One of the core tenets of poptimism in 2020 is also its most under-appreciated: “Stop paying attention to genres.”
It’s not that we should eschew genre as a concept or guiding light. If you want to make an album that is devoted to one specific style, then by all means do so. But when artists, critics, and music fans talk about blurring and breaking down the barriers between genres, they’re choosing to take advantage of having access to the entirety of human musical expression. People can now proclaim, “I listen to all kinds of music,” and be entirely truthful about it—and without being mocked as not having clearly defined tastes and preferences.
To be clear, I used to be a genre purist. This ran the gamut from the punk, emo, and hardcore of my teens and twenties through when I fell in love with the sort of music created and released by Kode 9 and his cohorts at Hyperdub Records. I was one of those dorks who could explain to you in nuanced detail why the alleged “dubstep” of Skrillex and Deadmaus wasn’t the same as the “real” dubstep created by Burial, Wiley, and The Bug. “There are differences between these artists that matter, and I must tell you about them so you can really appreciate what’s happening!”
But a funny thing happened when I actively widened the breadth and depth of the music that entered my ears. I cast aside my rabid desire to catalogue every microscopic detail of what I listened to and embraced simply enjoying music. By welcoming more music —especially the stuff that was far outside the artificial comfort zones I’d created—I was able to appreciate more of it. This approach also gave me a larger and richer vocabulary by which I could talk and write about music.
All The Time, the third album by Jessy Lanza, is a microcosm of this entire shift. The version of me that fell in love with Burial’s Untrue in 2007 would have openly scoffed at the delicious hybrid of electro and R&B Lanza creates. I had no use for someone who combined the breathy soprano vocals of Janet Jackson and Aaliyah with the synth-powered electro-pop of Robyn and Eurythmics. I would have first told her to pick one style and stick with it, and then I would have ignored her music because it didn’t meet my self-imposed “authenticity” threshold. Then again, that version of me was an asshole.

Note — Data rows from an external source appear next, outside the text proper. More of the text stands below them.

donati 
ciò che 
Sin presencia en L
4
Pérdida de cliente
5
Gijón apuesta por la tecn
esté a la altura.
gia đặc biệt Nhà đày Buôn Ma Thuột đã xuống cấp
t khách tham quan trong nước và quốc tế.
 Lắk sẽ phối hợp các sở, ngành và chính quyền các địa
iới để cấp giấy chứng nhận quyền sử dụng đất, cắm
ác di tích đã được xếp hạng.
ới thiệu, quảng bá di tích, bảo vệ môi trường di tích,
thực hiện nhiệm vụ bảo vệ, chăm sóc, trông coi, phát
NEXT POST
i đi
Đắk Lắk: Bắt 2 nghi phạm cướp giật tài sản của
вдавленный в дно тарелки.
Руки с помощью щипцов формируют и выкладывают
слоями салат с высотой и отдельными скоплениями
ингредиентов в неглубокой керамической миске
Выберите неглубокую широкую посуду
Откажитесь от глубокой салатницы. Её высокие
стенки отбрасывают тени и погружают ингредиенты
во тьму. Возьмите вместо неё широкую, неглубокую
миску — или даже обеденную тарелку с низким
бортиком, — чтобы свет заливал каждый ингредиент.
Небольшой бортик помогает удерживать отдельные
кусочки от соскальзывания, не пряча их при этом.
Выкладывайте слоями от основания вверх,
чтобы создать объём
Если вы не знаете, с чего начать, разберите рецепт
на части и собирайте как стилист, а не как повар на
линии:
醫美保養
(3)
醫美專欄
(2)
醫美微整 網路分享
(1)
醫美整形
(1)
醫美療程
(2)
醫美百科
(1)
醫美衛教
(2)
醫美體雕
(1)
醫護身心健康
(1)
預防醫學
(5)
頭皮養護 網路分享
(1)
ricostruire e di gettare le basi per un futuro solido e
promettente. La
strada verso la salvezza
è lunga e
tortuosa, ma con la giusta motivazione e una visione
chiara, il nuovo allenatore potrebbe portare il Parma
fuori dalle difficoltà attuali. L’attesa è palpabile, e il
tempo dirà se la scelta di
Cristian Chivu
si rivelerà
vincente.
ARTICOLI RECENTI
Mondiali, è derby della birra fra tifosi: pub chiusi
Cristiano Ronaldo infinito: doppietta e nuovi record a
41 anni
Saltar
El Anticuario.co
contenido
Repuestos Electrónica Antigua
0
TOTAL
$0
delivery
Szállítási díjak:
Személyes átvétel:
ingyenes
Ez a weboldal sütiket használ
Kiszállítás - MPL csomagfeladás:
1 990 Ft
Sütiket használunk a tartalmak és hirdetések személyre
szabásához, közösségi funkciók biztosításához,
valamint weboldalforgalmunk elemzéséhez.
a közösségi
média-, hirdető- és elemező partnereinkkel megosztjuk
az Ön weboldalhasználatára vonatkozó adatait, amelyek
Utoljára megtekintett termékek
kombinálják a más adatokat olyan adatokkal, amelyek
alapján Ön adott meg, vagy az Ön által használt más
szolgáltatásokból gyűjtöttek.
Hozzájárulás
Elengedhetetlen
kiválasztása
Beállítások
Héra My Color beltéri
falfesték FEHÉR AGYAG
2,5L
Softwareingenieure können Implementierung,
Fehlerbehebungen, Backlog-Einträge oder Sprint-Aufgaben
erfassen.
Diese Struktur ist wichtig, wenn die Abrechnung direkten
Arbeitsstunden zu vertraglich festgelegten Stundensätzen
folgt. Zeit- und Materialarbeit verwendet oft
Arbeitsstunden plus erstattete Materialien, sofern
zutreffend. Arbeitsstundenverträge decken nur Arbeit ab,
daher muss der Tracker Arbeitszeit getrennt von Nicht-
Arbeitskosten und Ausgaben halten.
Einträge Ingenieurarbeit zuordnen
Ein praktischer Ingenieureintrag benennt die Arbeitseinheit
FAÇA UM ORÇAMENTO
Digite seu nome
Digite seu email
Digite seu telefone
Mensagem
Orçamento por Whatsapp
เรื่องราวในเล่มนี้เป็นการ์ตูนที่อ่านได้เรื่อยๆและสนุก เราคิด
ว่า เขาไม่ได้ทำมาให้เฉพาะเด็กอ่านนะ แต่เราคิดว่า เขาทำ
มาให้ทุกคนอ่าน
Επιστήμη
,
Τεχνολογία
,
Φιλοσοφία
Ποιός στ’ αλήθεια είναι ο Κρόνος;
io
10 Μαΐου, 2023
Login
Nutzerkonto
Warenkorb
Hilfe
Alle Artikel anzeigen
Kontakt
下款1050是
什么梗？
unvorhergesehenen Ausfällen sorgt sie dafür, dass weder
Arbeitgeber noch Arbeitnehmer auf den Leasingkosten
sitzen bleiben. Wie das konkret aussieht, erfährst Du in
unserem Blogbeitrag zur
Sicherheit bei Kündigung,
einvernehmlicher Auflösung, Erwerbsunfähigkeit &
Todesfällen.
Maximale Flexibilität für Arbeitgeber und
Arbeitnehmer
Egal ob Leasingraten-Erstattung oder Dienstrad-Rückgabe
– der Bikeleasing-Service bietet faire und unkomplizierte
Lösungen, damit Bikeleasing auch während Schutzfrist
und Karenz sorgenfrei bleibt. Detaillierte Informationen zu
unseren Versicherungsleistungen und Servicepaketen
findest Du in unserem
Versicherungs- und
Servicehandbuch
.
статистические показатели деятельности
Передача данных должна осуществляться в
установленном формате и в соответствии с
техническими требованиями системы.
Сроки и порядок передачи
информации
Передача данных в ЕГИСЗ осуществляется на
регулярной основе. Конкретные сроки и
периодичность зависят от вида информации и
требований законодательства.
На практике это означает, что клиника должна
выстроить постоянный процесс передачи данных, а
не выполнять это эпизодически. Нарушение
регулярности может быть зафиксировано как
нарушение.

Because of how I’ve expanded my musical horizons in 2020 and left genre in my rearview mirror, I can express my love of this 10-song album with a variety of rapturous verbiage. It merges bright-eyed dance-pop with the sharp snares and hi-hats of a vintage 808 to delirious effect, but without ever succumbing to cliché. Instead, Lanza uses her gorgeous pipes to give voice to lament, loneliness, and missed chances. She resists wallowing in misery, preferring to express her anger and frustrations with the same sort of clear-eyed resolve expressed by HAIM throughout 2020’s Women in Music, Pt III. By resisting the urge to load up on four-on-the-floor bangers, Lanza invites the listener to pause for reflection, to ruminate in a restless and uncomfortable space. Yes, you can dance to these songs, but it’s not always easy to do so, as the rhythms, pitches, and synths are frequently bent into unfamiliar waveforms. Just when you get used to one pace, the bass starts to burble, which quickly sets your gut to gurgling, and then you’re totally thrown off your groove. It’s utterly discombobulating, but then again – maybe that’s exactly the point.
All the Time pursues juxtaposition and disorientation as a matter of purpose, even while Lanza pays homage to her roots yet taking care not to obey the rules too closely. Tracks like “Lick in Heaven,” “Ice Creamy” and “Over and Over” specifically subvert the tropes of dreamy and love-lorn R&B with sharp rhythms and pitch-bent synth pads. On the flip side, “Face” and the title track turn ‘70s disco, ‘80s pop, and ‘00s electro inside out with stark sincerity, inverted bass runs, and funky syncopation.
Ultimately, All the Time reveals Jessy Lanza as a masterful artist whose abilities have grown exponentially over the course of her career. It’s contemplative without being icy, fun and bouncy without sugar or sparkle. More importantly, it holds your attention by never relying upon a strict interpretation of the formulas employed by the traditional styles of music she obviously loves. Lanza reveals that genre is only important if you know what to do with it, if you have something to say. If you’re merely painting by numbers because “it’s always been done this way,” then you’re just sacrificing your own voice. Like any proactive postmodern poptimist, she’s moved beyond mere deconstruction to intentional creation by first understanding how the old ways worked so she could them break them apart and build anew.